One can presume that Mr. Dellums took a similar tack in the aftermath of the Oscar Grant shooting death, choosing to use private influence with members of the BART board rather than making a one-time public statement.
Public statements by public officials are an extremely important tool and can have dramatic effect. I was present at the tense BART board meeting when both Mr. Carson and Ms. Brooks made their “murder” charge against former BART police officer Johannes Mehserle, and I felt then—as I feel now—that their words had enormous influence over the eventual response to the Oscar Grant shooting death. Mr. Mehserle, one must remember, was later charged with murder by the office of the Alameda County District Attorney and is currently awaiting trial on those charges in Los Angeles. The charges were not brought solely because of the Carson-Brooks statement, of course—both the nature of the Grant shooting and the outraged community and national response were enormous factors—but those early public statements by the two public officials helped set the stage.

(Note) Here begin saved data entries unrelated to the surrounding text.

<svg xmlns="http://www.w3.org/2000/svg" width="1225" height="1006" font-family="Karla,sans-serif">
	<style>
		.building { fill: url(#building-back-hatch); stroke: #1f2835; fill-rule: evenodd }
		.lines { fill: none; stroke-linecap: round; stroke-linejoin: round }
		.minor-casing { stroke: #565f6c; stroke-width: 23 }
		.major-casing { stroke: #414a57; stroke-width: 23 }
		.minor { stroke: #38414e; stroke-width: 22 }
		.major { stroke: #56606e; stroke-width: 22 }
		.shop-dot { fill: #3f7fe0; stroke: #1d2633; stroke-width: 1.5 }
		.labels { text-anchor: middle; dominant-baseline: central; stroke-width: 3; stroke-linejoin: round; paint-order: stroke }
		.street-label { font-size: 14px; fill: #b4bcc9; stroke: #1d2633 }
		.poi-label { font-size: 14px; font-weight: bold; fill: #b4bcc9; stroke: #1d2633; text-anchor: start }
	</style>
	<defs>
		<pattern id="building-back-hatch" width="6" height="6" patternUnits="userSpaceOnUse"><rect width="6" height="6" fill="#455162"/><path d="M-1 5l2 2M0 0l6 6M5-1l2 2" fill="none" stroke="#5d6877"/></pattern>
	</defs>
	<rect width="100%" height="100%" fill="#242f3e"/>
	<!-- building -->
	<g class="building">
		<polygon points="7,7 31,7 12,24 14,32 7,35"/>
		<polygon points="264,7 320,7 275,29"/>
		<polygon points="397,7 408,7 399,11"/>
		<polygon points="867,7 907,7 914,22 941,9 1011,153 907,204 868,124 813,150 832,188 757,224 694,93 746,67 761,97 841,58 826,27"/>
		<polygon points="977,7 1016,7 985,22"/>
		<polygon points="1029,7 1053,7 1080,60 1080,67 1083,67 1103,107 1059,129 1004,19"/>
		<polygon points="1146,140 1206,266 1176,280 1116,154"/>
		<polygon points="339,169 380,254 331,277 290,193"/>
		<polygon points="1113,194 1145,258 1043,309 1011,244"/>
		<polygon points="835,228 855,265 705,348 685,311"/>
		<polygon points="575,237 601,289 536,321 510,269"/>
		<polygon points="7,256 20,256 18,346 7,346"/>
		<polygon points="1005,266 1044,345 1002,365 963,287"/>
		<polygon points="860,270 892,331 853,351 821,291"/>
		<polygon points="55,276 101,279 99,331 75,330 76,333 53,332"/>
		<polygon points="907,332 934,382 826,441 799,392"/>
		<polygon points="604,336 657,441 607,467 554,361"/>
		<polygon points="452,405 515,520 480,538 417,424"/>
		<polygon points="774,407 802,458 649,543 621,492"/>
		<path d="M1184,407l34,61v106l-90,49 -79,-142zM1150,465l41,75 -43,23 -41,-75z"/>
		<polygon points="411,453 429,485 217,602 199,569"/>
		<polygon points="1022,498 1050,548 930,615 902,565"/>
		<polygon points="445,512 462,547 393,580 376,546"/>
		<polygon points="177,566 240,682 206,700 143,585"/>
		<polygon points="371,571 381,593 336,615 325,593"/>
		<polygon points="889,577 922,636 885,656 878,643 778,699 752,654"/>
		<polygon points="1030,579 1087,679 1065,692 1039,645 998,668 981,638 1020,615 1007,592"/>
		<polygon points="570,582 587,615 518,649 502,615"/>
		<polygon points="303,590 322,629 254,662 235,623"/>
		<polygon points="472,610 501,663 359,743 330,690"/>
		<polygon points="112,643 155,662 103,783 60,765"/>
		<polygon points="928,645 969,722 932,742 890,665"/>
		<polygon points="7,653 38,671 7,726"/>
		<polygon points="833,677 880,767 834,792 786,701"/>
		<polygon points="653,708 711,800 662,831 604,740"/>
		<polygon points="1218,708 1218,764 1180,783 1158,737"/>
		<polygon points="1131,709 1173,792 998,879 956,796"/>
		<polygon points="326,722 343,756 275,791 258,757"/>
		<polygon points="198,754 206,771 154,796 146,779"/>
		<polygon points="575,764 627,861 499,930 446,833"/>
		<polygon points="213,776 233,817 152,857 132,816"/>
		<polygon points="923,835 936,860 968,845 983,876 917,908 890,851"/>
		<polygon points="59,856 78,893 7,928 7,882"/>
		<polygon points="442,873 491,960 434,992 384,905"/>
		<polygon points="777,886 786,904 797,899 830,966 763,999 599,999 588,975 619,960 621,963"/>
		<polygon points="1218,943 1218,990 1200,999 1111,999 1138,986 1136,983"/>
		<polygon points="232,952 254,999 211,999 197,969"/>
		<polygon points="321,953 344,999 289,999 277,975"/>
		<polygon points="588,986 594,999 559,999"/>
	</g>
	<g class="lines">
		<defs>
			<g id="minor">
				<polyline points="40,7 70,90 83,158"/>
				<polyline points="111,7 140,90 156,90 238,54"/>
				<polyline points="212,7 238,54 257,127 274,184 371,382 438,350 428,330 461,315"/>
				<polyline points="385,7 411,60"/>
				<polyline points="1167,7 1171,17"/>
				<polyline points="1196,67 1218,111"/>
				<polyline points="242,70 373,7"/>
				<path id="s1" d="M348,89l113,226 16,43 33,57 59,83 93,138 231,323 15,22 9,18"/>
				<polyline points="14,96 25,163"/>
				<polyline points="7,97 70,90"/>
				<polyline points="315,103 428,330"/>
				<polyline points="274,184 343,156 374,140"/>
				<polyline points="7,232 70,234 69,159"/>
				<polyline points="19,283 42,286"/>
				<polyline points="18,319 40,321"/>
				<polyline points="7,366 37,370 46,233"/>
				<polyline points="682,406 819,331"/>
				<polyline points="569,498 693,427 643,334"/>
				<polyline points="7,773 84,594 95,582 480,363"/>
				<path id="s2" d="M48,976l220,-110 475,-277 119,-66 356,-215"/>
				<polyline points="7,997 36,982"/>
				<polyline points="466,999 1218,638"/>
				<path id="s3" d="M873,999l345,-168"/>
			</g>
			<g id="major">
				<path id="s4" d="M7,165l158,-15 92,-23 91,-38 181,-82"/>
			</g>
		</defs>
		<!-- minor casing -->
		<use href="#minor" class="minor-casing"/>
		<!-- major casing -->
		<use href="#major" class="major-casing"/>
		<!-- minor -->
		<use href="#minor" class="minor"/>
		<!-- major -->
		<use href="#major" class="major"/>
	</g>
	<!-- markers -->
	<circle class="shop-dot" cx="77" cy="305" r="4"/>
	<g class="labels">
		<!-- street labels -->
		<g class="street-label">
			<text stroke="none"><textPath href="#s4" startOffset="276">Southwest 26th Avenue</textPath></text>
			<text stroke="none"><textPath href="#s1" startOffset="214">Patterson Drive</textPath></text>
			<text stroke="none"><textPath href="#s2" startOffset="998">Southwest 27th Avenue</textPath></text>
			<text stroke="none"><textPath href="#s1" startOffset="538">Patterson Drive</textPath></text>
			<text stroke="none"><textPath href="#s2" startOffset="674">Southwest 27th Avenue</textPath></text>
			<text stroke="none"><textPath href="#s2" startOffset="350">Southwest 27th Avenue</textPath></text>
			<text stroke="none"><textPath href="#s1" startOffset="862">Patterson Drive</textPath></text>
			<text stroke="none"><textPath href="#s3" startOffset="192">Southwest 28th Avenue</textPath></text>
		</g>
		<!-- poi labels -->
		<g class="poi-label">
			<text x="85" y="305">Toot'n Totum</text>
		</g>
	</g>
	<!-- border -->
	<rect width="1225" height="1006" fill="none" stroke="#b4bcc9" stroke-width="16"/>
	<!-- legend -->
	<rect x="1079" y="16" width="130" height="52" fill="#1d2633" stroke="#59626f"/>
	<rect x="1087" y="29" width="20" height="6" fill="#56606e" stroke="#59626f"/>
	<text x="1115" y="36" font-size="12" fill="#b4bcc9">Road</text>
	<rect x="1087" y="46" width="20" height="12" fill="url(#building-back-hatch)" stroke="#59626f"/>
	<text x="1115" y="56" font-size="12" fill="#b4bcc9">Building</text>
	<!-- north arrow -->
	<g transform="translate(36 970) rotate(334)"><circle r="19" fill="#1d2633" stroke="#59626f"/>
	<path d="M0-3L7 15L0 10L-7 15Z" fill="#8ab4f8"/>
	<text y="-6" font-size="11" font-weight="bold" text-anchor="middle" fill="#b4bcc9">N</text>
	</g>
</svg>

But public statements are not the only tools of public officials, and Mr. Dellums—like Mr. Obama in the underwear bomber incident—ought not to be condemned solely for lack of a quick run to the media microphones. It’s the totality of response and activity—both public and private—by which an officeholder ought to be judged.
That’s a good point to leave this discussion, as we continue to work out a framework on setting standards for judging an Oakland mayoral administration. More to come in later columns.